Everyone with the department is an Emergency Medical Technician (EMT), and Daake said 13 rescue workers have reached the rank of paramedic, while two more are currently in training for it.

The process of becoming an EMT takes more than 100 hours, and Fire and Rescue worker Jeff Hays speculated the hours demanded are a reason some volunteer departments are struggling to find volunteers.

“That’s why you see a lot of volunteers running into trouble,” he said. “When I was growing up, you didn’t have little league football, the traveling. People are busier. It’s harder for volunteers to meet all those hours. That’s the big thing.”

Last year, the department added the LUCAS2, an external, mechanical device that provides automated chest compressions to an adult in cardiac arrest. The machine is meant to increase the survival rates of patients who experience a heart attack.

The LUCAS2 device relieves first responders, paramedics, fire and hospital personnel and provides uninterrupted chest compressions that are precise, thereby increasing the patient’s survival rate.

First responders often have to fit through tight spaces or maneuver around sharp corners while moving patients, interrupting manual chest compressions. The LUCAS2 can stay consistent, even when the patient is being moved on stairs.

For a few years now, Beatrice Fire and Rescue has also found success with a new method of diagnosing a certain type of heart attack.

Rescue workers are able to better detect ST elevation myocardial infarction (STEMI) heart attacks.

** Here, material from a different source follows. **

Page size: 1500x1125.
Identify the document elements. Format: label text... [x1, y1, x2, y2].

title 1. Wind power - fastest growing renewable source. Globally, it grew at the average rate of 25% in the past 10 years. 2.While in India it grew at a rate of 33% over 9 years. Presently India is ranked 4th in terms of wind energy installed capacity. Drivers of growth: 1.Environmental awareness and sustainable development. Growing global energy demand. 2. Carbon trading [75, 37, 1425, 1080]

When detected in the field rather than a hospital, STEMI heart attack patients are transported directly to BryanLGH East in Lincoln, saving hours.

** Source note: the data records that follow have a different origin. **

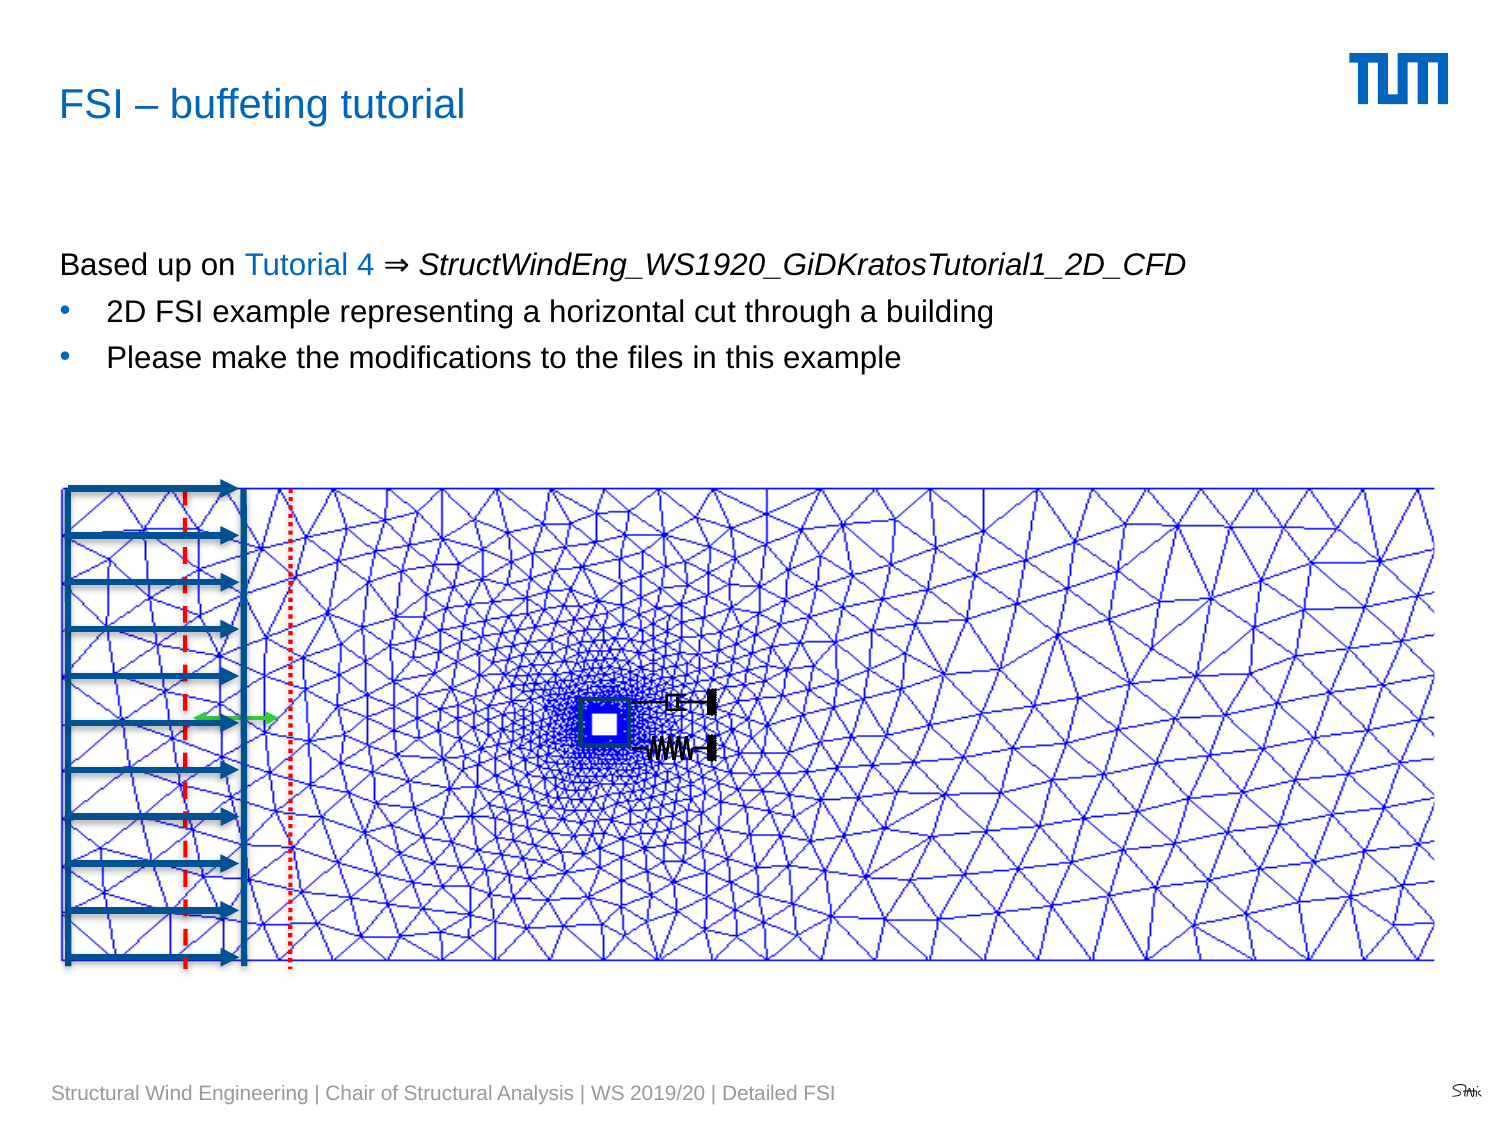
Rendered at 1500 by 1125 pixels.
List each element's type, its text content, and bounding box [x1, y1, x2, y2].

title FSI – buffeting tutorial [58, 60, 1278, 121]
picture [1452, 1084, 1482, 1097]
picture [291, 484, 1435, 966]
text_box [660, 659, 688, 745]
text_box Based up on Tutorial 4 ⇒ StructWindEng_WS1920_GiDKratosTutorial1_2D_CFD 2D FSI example representing a horizontal cut through a building Please make the modifications to the files in this example [59, 125, 1442, 1047]
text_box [65, 468, 291, 970]
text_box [660, 751, 688, 791]
picture [58, 484, 65, 966]
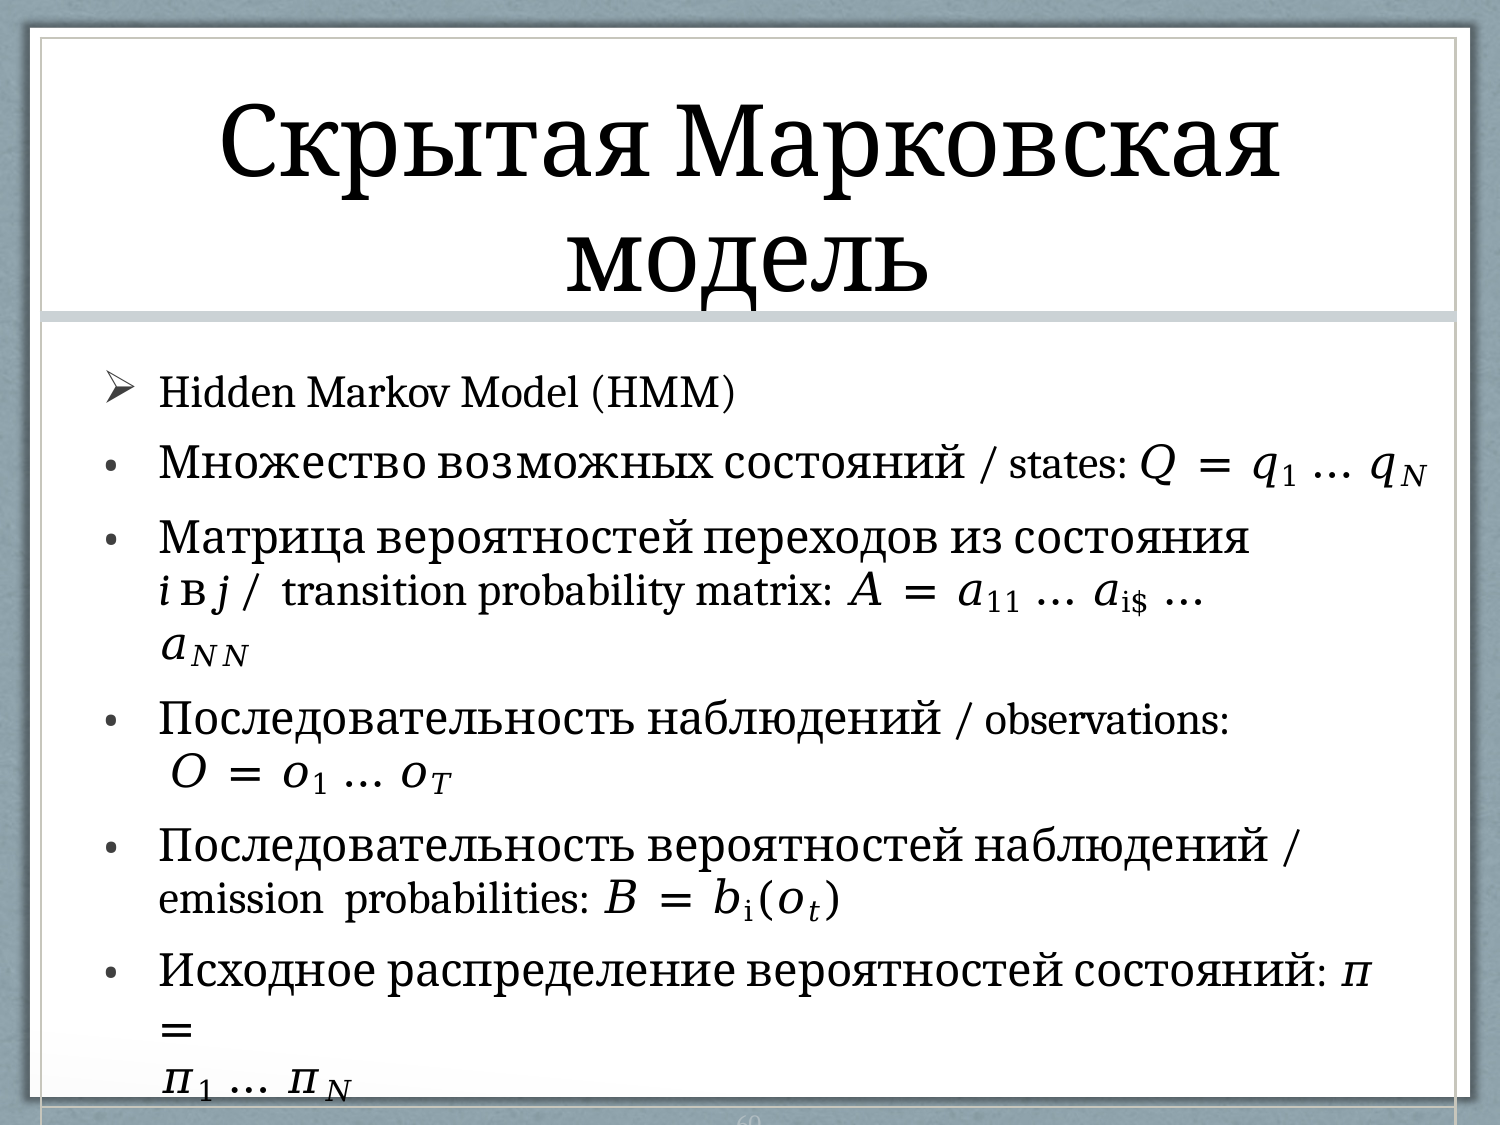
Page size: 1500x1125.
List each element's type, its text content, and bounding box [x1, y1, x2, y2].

table_cell Hidden Markov Model (HMM) Множество возможных состояний / states: 𝑄 = 𝑞1 … 𝑞𝑁 Матрица вероятностей переходов из состояния i в j / transition probability matrix: 𝐴 = 𝑎11 … 𝑎i$ … 𝑎𝑁𝑁 Последовательность наблюдений / observations: 𝑂 = 𝑜1 … 𝑜𝑇 Последовательность вероятностей наблюдений / emission probabilities: 𝐵 = 𝑏i(𝑜𝑡) Исходное распределение вероятностей состояний: 𝜋 = 𝜋1 … 𝜋𝑁 [42, 322, 1454, 1106]
table_header Скрытая Марковская модель [42, 39, 1454, 311]
table_cell 60 [42, 1108, 1454, 1125]
picture [0, 0, 1500, 1125]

STEMI heart attacks are caused by an excessive period of blocked blood supply that affects a large portion of the heart muscle.

Because STEMIs are identified before patients are transported to a hospital, they can instead be transported directly to the catheterization lab at BryanLGH East, in Lincoln, where medical professionals have been notified of the patient en route.

“Basically, it’s an ST elevation and it’s showing up on a monitor in an obvious way,” Daake said. “That’s where one of the blood vessels is completely or partially blocked, so the blood flow’s not getting through. The only way for that to be fixed is to get them to a catheterization lab, where they can go in and clear the artery.”

While not available yet, Lieneman predicted the department will some day use a similar technology to better diagnose and treat stroke patients. Beatrice Fire and Rescue workers aren’t the only ones using better technology to potentially save lives.

Hays recalled the first defibrillator in Gage County outside of a hospital was heavy and complicated to use, requiring an eight-hour training course and monthly recertification.

“Basically, you couldn’t hang it on the wall because it was too heavy,” Hays recalled. “Now you’ve got them everywhere and a person can follow the instructions and use them.”